Programmed To Kill

18 Apr 2019

Ethics

Ethics, in simple terms, means to do good. However, this still does not explain what Ethics is. There are many layers to what Ethics is and what it does in programming. Programming-wise, ethics helps keep the programmer in check; they’re essentially guidelines that one must follow.

We must do good with our program; only publish if contributes to society and does the least amount of harm to someone as possible. Along with how we interact with others, like our bosses, co-workers or the clients; treat everyone fairly and those less privileged must be treated better. Client comes first after all.

But simply put, in the most case, it’s just common sense.

The Case

What isn’t so simple, however, is Autonomous cars.

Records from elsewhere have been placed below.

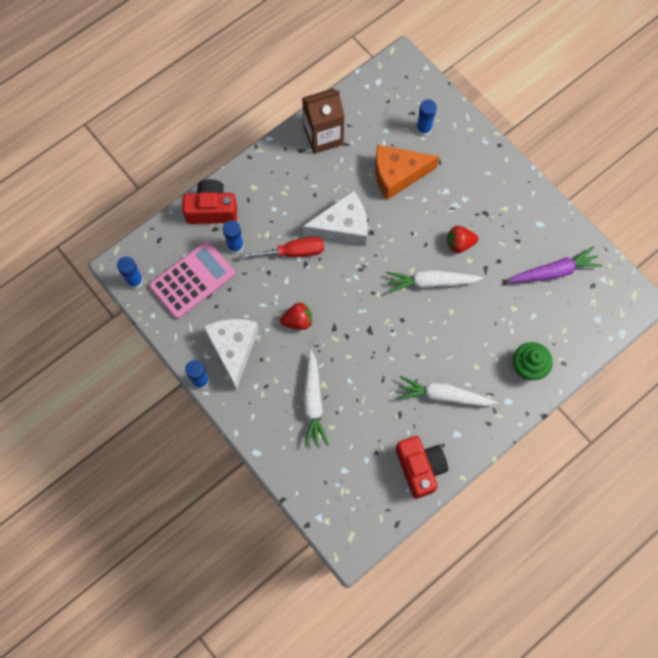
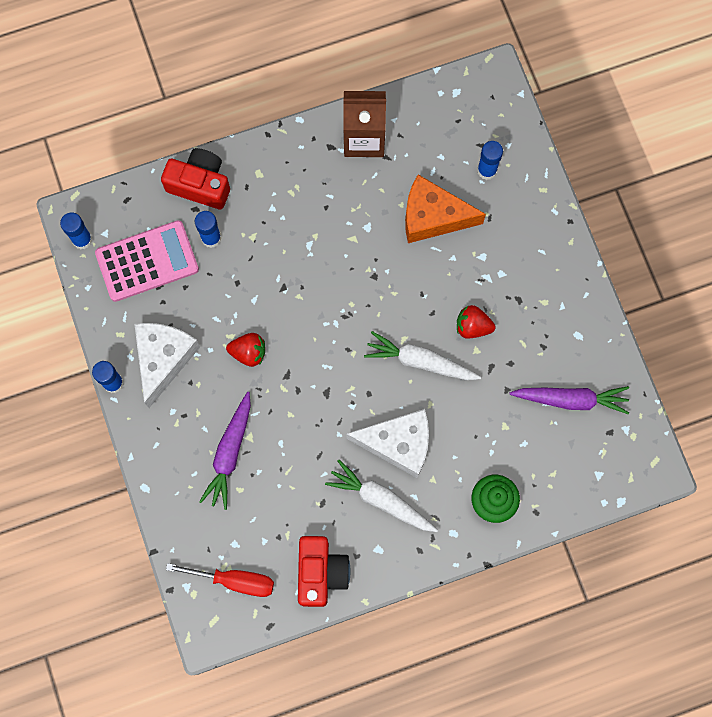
camera: 20 degrees right, 5 degrees up
(293, 252) = (274, 268): red screwdriver -> red screwdriver (234, 580)
(313, 402) = (230, 453): white carrot -> purple carrot
(342, 227) = (343, 258): white cheese -> white cheese (398, 444)

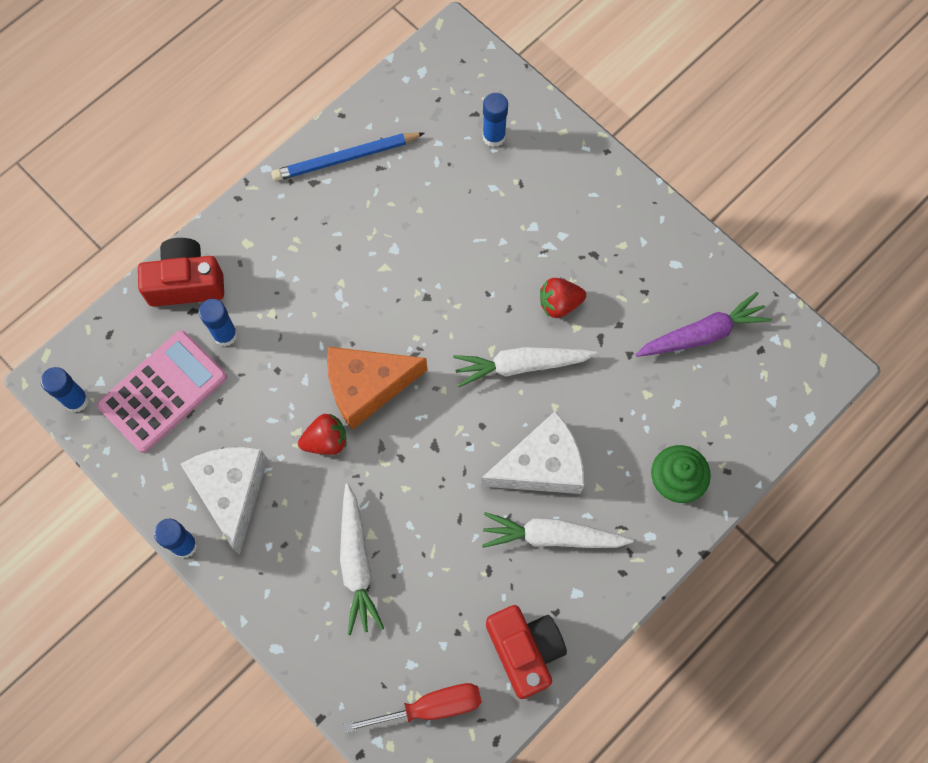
camera: 25 degrees left, 5 degrees down
(230, 453) = (357, 563): purple carrot -> white carrot
(364, 138) = (346, 158): brown carton -> blue pencil
(433, 216) = (460, 208): orange cheese -> orange cheese (367, 386)

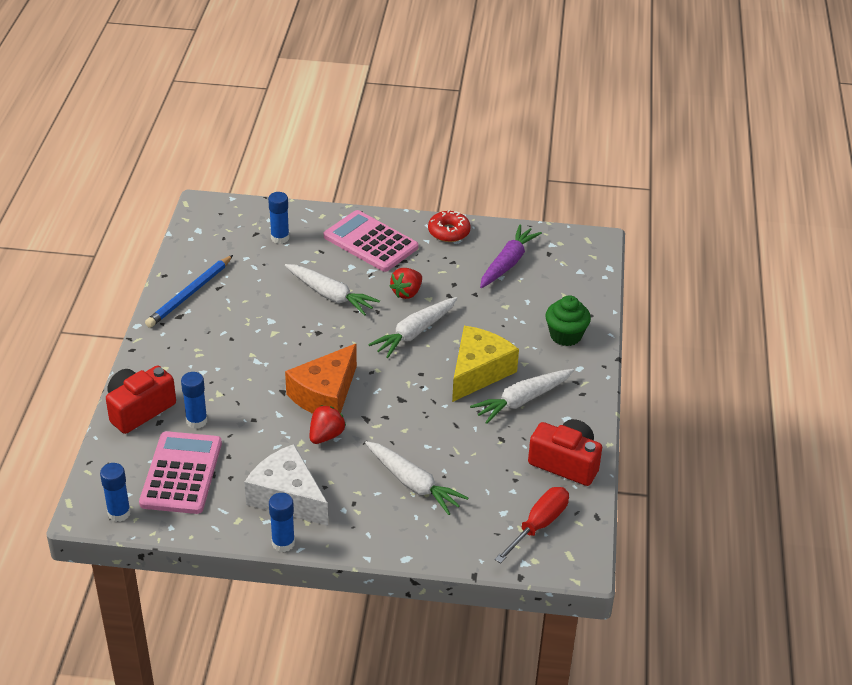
camera: 40 degrees left, 30 degrees down
(479, 254) = (330, 295): none -> white carrot
(541, 466) = (478, 372): white cheese -> yellow cheese
(581, 204) = (370, 242): none -> pink calculator
(677, 245) = (449, 232): none -> red donut

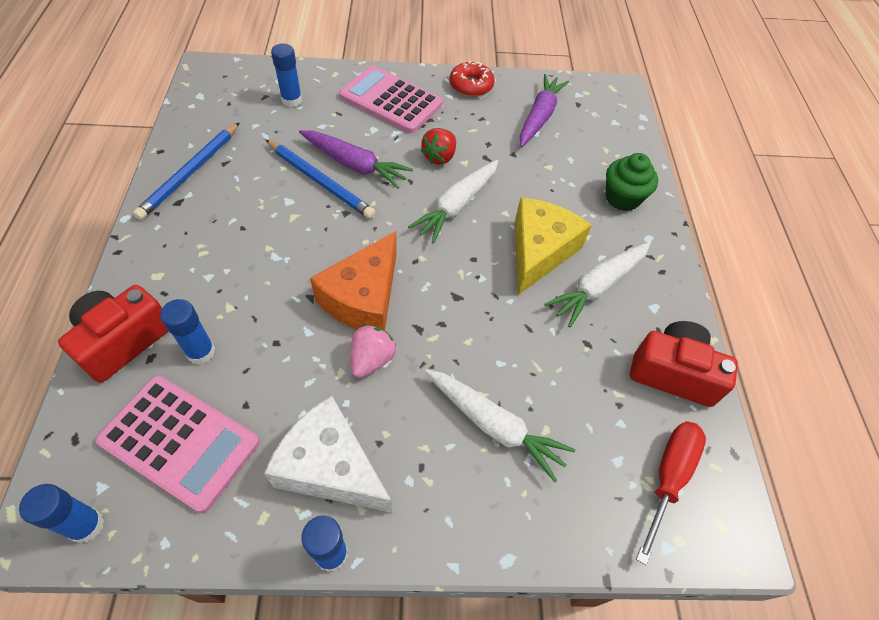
camera: 10 degrees left, 15 degrees up
(181, 473) = (180, 441): pink calculator -> pink calculator turned 120 degrees clockwise
(299, 307) = (320, 181): none -> blue pencil
(326, 436) = (371, 359): red strawberry -> pink strawberry
(330, 295) = (355, 165): white carrot -> purple carrot

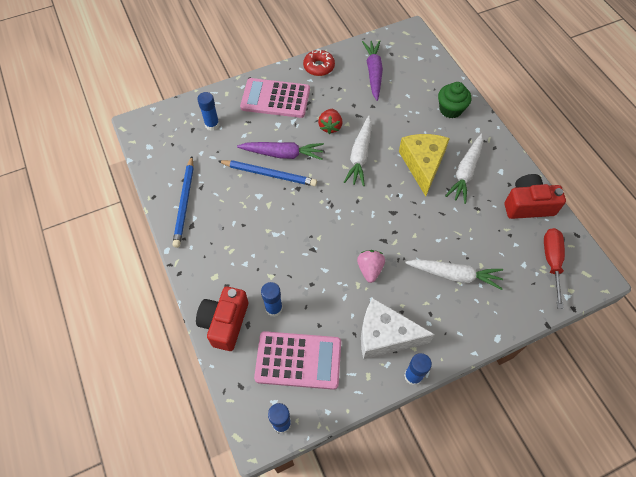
camera: 20 degrees left, 5 degrees up
(363, 298) = (342, 236): orange cheese -> none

While “Programmed to Kill” may seem a bit drastic, that’s essentially what the problem is. The future of self-driving cars is coming upon us, in fact, there’s already self-driving cars out on the road right now, Tesla being one of the big picture ones that people tend to think of when someone says “self-driving cars.” While there’s a study by the MIT and many more going on about this problem, it’s still not something that we can just brush aside as if it were nothing.

Accidents happen all the time. Either it be from a software perspective or a hardware perspective or just simply misuse of the product. This is what we are focusing on right now. Say the break doesn’t work or doesn’t work on time, and there’s an unavoidable accident, then what?

Someone has to die, that’s what.

If you’re a normal person, you don’t want that to happen. But in this case? It has to. But how are we going to handle it? As the programmer, it’s in our hands to decide where the car goes in this unavoidable accident.

The Options

The code of ethics(ACM CoE) says the client, the public, comes first. So, we save the driver, case closed, right?

Wrong.

As a programmer, we must do as little harm as possible. But what happens if it’s one driver against five pedestrians?

What do we do if it’s three occupants against three pedestrians? Three young or three old?

Who decides whose life is more valuable? The boss? The programmer? The public? The client?

And if we do choose to go for the least amount of deaths, what would happen if the driver is sacrificed?

Who’d want a car that sacrificed them?

My Opinion

Of course, we need to minimize as much deaths as possible. Most people agree with that, it’s just when they are the driver that the tend to change their own opinion.

But the code of ethics say programmers have a duty to the client first. While it’s not what some people want - minimizing the harm I mean - it’s what we have to do. We just have to hope that it would never come to that.